*** Exercise inputs ***

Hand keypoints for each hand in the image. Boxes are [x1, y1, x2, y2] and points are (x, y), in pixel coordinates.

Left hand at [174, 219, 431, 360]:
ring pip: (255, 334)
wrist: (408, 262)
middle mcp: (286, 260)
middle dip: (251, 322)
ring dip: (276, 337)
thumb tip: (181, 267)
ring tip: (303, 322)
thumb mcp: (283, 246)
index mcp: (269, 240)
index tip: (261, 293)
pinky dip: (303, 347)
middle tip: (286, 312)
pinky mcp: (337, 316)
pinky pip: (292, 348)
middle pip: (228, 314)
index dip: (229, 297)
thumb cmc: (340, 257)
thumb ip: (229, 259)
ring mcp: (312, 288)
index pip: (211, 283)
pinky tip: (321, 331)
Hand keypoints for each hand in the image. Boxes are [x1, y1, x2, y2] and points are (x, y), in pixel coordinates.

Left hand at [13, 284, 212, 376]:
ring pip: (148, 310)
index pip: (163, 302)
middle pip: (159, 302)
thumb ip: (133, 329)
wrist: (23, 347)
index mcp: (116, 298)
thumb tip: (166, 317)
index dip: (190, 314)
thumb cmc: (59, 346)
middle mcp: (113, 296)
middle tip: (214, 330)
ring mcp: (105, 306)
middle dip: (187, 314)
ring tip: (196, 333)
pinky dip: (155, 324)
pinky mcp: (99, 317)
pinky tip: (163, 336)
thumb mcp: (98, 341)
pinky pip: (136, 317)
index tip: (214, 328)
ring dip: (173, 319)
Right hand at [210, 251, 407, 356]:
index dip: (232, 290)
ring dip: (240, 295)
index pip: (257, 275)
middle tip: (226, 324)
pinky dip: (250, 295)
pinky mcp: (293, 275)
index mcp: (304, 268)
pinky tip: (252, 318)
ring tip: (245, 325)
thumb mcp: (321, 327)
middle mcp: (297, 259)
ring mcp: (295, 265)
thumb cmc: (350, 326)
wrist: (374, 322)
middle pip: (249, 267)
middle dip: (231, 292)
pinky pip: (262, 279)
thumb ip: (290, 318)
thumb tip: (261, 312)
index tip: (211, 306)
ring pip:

*** End of Exercise inputs ***

» **What this task involves**
The full listing, retyped exactly, is the expected answer.

» **Answer for this exercise**
Hand keypoints for each hand in the image. Boxes are [x1, y1, x2, y2] and points are (x, y), in pixel coordinates.

Left hand at [174, 219, 431, 360]:
ring pip: (255, 334)
wrist: (408, 262)
middle mcp: (286, 260)
middle dip: (251, 322)
ring dip: (276, 337)
thumb tip: (181, 267)
ring tip: (303, 322)
thumb mcp: (283, 246)
index mcp: (269, 240)
index tip: (261, 293)
pinky dip: (303, 347)
middle tip: (286, 312)
pinky mcp: (337, 316)
pinky pip: (292, 348)
middle pip: (228, 314)
index dip: (229, 297)
thumb cmc: (340, 257)
thumb ip: (229, 259)
ring mcp: (312, 288)
index pip: (211, 283)
pinky tip: (321, 331)
Hand keypoints for each hand in the image. Boxes are [x1, y1, x2, y2] and points are (x, y), in pixel coordinates.

Left hand at [13, 284, 212, 376]:
ring pip: (148, 310)
index pip: (163, 302)
middle pip: (159, 302)
thumb ip: (133, 329)
wrist: (23, 347)
index mcp: (116, 298)
thumb tip: (166, 317)
index dip: (190, 314)
thumb cmc: (59, 346)
middle mcp: (113, 296)
middle tip: (214, 330)
ring mcp: (105, 306)
middle dip: (187, 314)
ring tip: (196, 333)
pinky dip: (155, 324)
pinky mcp: (99, 317)
pinky tip: (163, 336)
thumb mcp: (98, 341)
pinky pip: (136, 317)
index tip: (214, 328)
ring dip: (173, 319)
Right hand at [210, 251, 407, 356]:
index dip: (232, 290)
ring dip: (240, 295)
index pip: (257, 275)
middle tip: (226, 324)
pinky dip: (250, 295)
pinky mcp: (293, 275)
index mcp: (304, 268)
pinky tip: (252, 318)
ring tip: (245, 325)
thumb mcp: (321, 327)
middle mcp: (297, 259)
ring mcp: (295, 265)
thumb cmc: (350, 326)
wrist: (374, 322)
middle pip: (249, 267)
middle dip: (231, 292)
pinky pip: (262, 279)
thumb ip: (290, 318)
thumb tip: (261, 312)
index tip: (211, 306)
ring pip:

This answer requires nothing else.